Maintaining an open runtime is the responsibility of all code loaded into the VM; the application, the libraries, the framework(s). And yes, the standard library as well. The Java object system provides one vital component: exceptions with messages. Equally important is the facility of exception chaining, which I won’t go into here – just do it. However, the third component is often overlooked: The Object toString() method.

Implementing a sensible toString is about the best thing you can do for prosperity, world peace a close second. It means everyone can benefit from using your object in exception messages, as well as log messages. It means every log message and exception they appear in will become a little more informative. If you provide a library used by many, the benefits are boundless. You know a good toString method when you see its output: It tends to describe important state (for value objects) and/or identity (for entities). Important state here being e.g. the factors that determine how the instance will behave, or what its logical meaning is. (If any.)

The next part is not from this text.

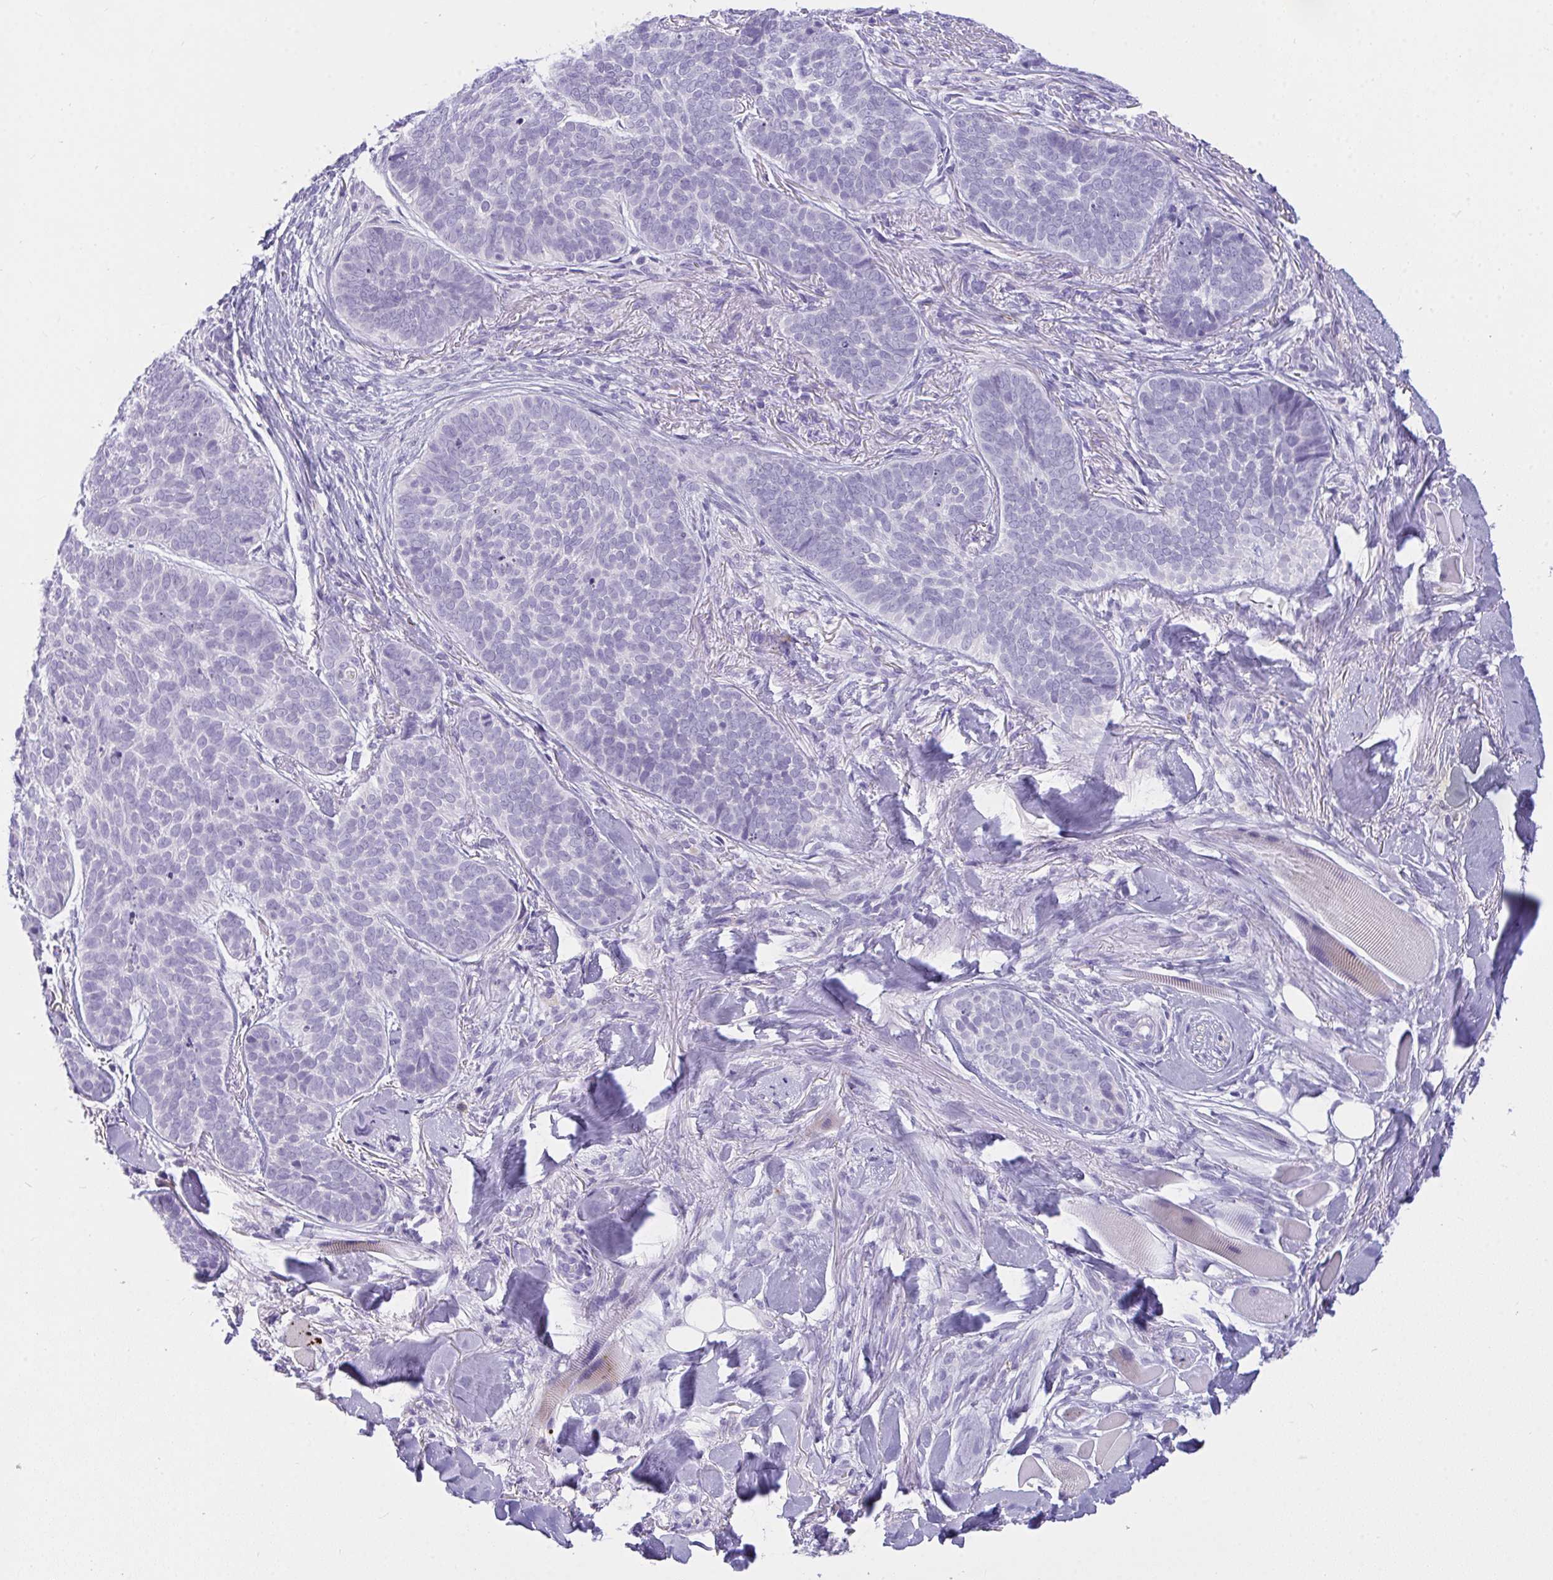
{"staining": {"intensity": "negative", "quantity": "none", "location": "none"}, "tissue": "skin cancer", "cell_type": "Tumor cells", "image_type": "cancer", "snomed": [{"axis": "morphology", "description": "Basal cell carcinoma"}, {"axis": "topography", "description": "Skin"}, {"axis": "topography", "description": "Skin of nose"}], "caption": "IHC photomicrograph of neoplastic tissue: human skin basal cell carcinoma stained with DAB exhibits no significant protein staining in tumor cells.", "gene": "SEMA6B", "patient": {"sex": "female", "age": 81}}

So everyone has the responsibility of opening up the runtime, and the further “down” you tend to be, the bigger your responsibility. It’s a trickle-up effect! What would the world be like if an int presented itself as e.g. java.lang.Integer@123123? A lot more difficult to debug, for one thing. Such transparency makes more or less sense for all objects, especially if they are in heavy rotation. So, if they end up in a log message or an exception message, they contribute by adding meaning to it – every time. Adding a toString is a lot better for your karma than not, which is basically like being a time-sucking vampire. A closed runtime sucks time and energy from all who touch it, from fellow developers to IT staff who have to keep it running.

The Java standard library should definitely know its role in making Java runtimes more open. But e.g. ThreadPoolExecutor doesn’t implement toString – how many man-years have been lost to debugging because of that? (It’s not that I want to know, I was going for rhetorical.)

To sum up: Just implement toString sensibly, assemble enlightening exception messages, and always wrap the cause. Afterwards, the world is a little better, your runtime (and possibly others) will be more transparent and less closed, and everyone has more time to write code, because they don’t have to dig around in a debugger to find out what the hell is making your code scream. And, bonus, you won’t see your code in my blog, I promise.